They are paid a fortune for their ability to make complex decisions about where to invest millions of pounds every single day.
But perhaps the job of an investment banker is not quite as difficult as it might seem.
A chimpanzee in Russia has out-performed 94 per cent of the country's investment funds with her portfolio growing by three times in the last year.
Moscow TV reported how circus chimp Lusha chose eight companies from a possible 30 to invest her one million roubles - around £21,000.
Lusha the monkey in her stage act for a Moscow circus. Lusha has outperformed almost all of Russia's investment funds with her stock picks
'She bought successfully and her portfolio grew almost three times. She did better than almost the whole of the rest of the market,' said editor of Russian Finance magazine Oleg Anisimov.
He questioned why so-called financial whizz-kids are still receiving hefty perks for their expertise .
'Everyone is shocked. What are they getting their bonuses for?

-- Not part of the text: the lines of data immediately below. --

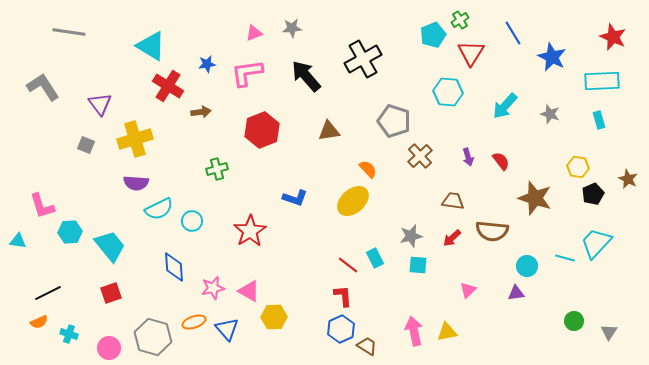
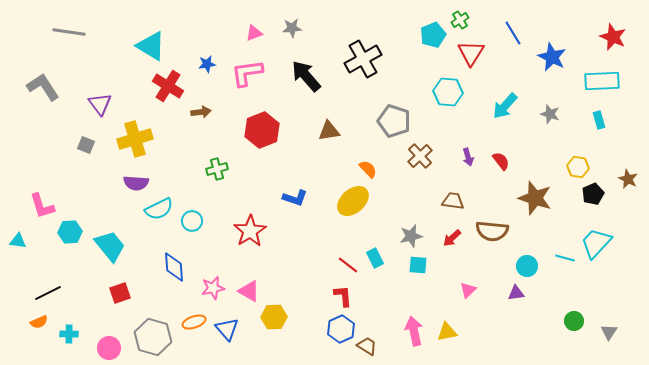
red square at (111, 293): moved 9 px right
cyan cross at (69, 334): rotated 18 degrees counterclockwise
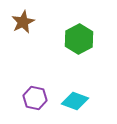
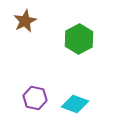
brown star: moved 2 px right, 1 px up
cyan diamond: moved 3 px down
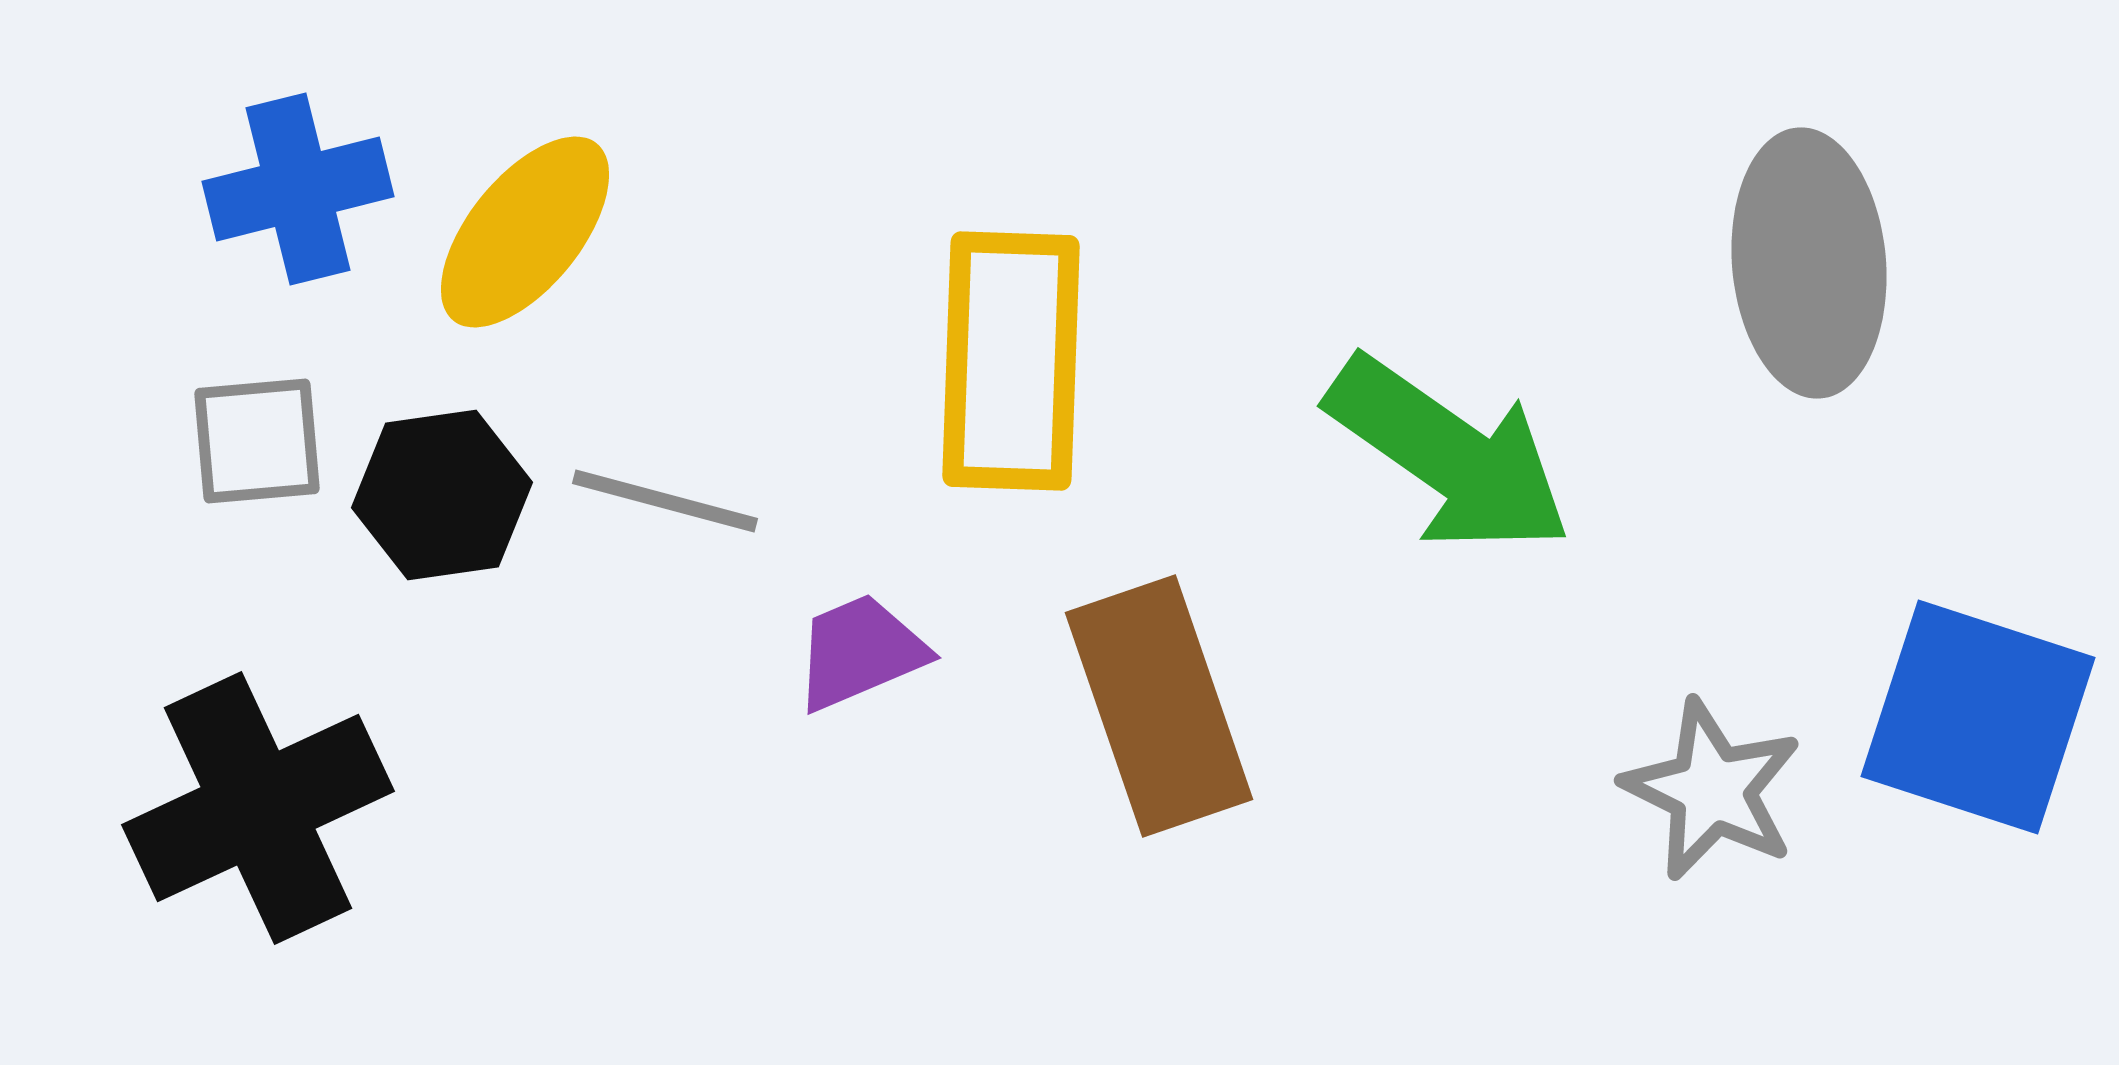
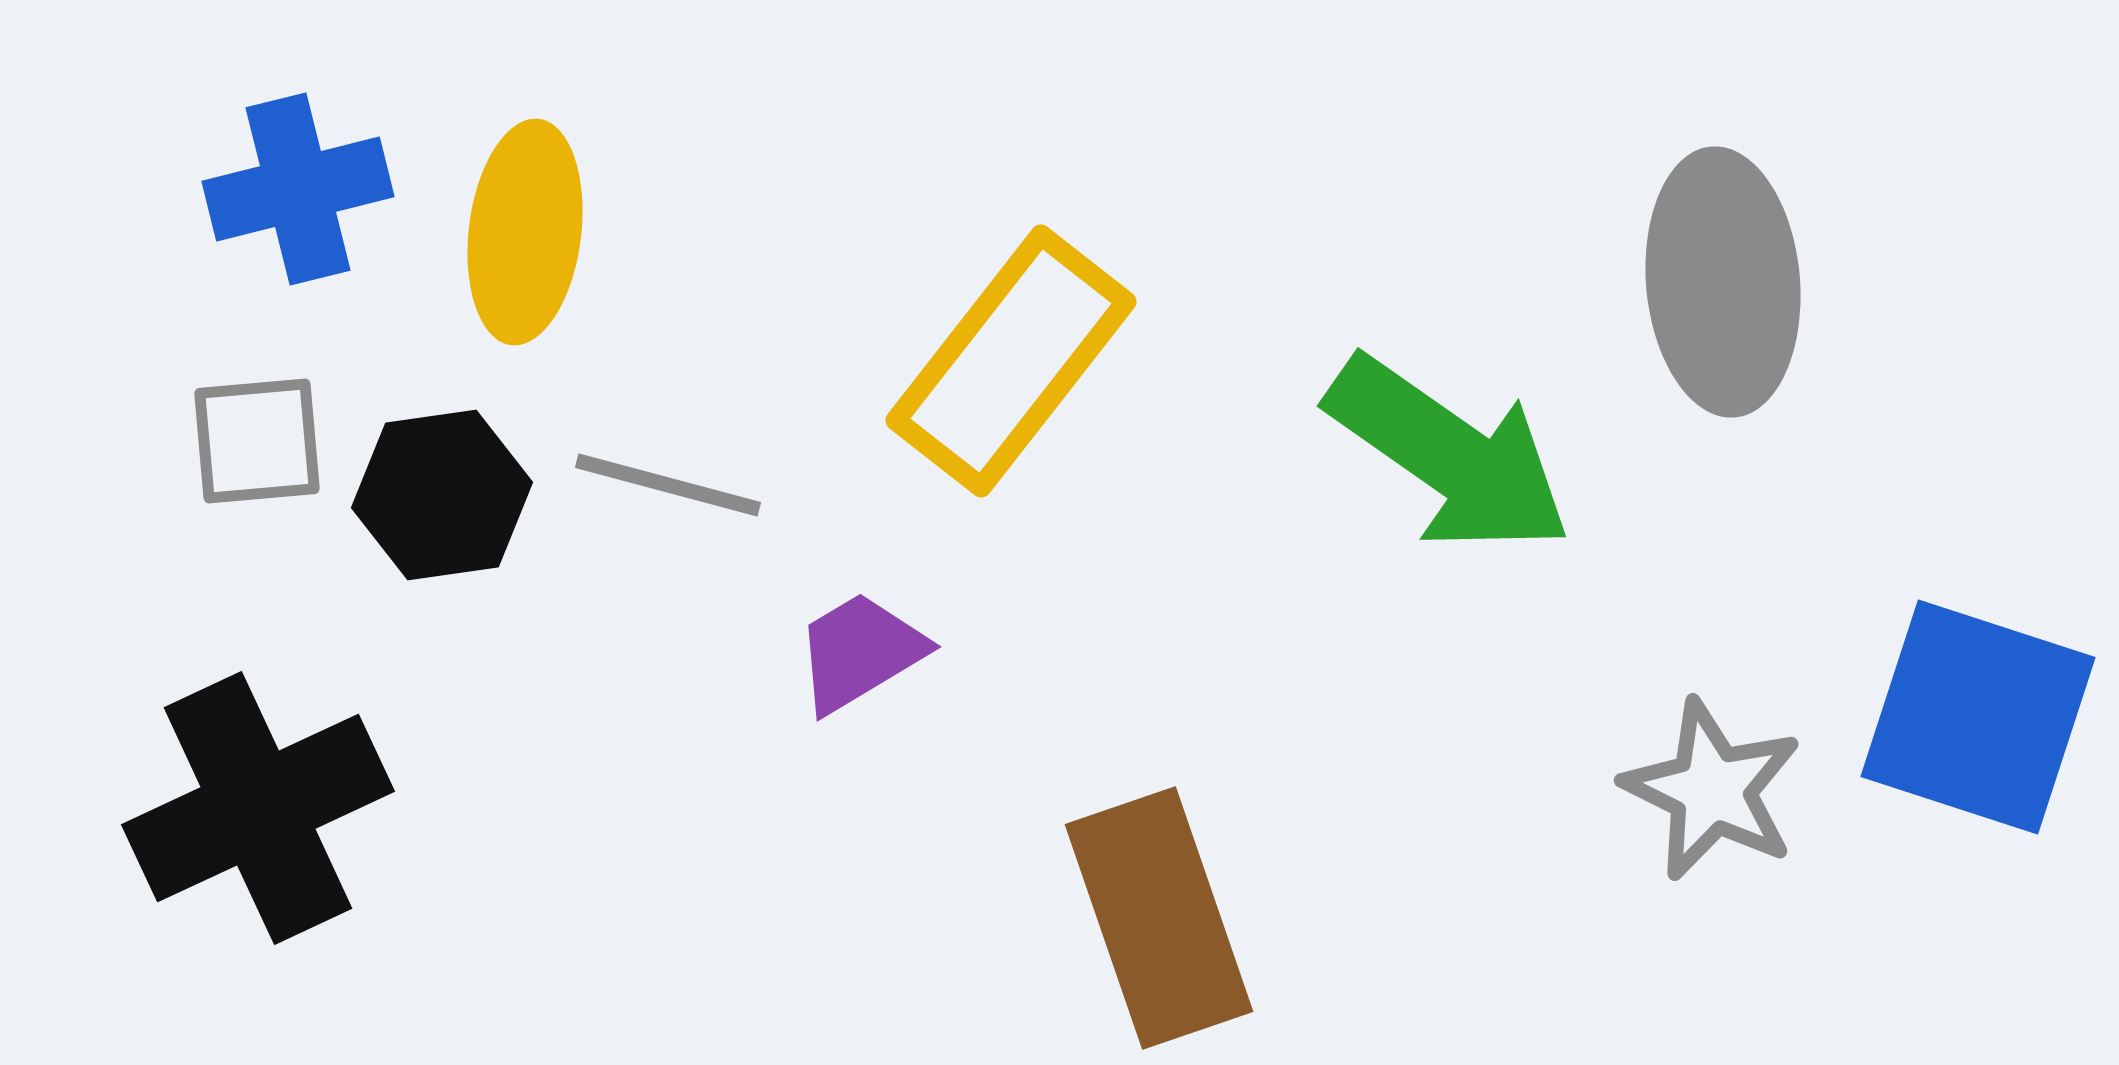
yellow ellipse: rotated 32 degrees counterclockwise
gray ellipse: moved 86 px left, 19 px down
yellow rectangle: rotated 36 degrees clockwise
gray line: moved 3 px right, 16 px up
purple trapezoid: rotated 8 degrees counterclockwise
brown rectangle: moved 212 px down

Maybe it's worth sending them all to the circus.'
The money-wise mape was given cubes representing different companies and asked: 'Lusha where would you like to invest your money this year?'
Pausing briefing to think, she then picked out her eight cubes.
Lusha's top picks included banks where shares soon rose a stunning 600 per cent after large-scale support from the Kremlin to weather the crisis.
She missed out on telecommunications which scored a 240 per cent profit, but went for mining companies, up 150 per cent.
The Russian media heaped more scorn on the investment experts saying: 'Lusha made all serious analysts look like clowns.'
One broker hit back: 'If the experiment had taken place a year earlier, the monkey would not have had enough money to pay for her bananas.'
And her trainer Svetlana Maksimova admitted: 'Money questions should be decided by financiers and politicians. If monkeys get into it, our economy will collapse at once.'
But Pavel Trunin, the head of monetary policy department at the Institute for the Economy in Transition in Moscow, said enviously: 'It shows that financial knowledge does not play a great role in giving forecasts to how the market will change.
It is usually a matter of more or less successful guessing. And the monkey got lucky.' The monkey, owned by legendary Russian trainer Lev Dorov, split her investments between state-owned corporations and private companies.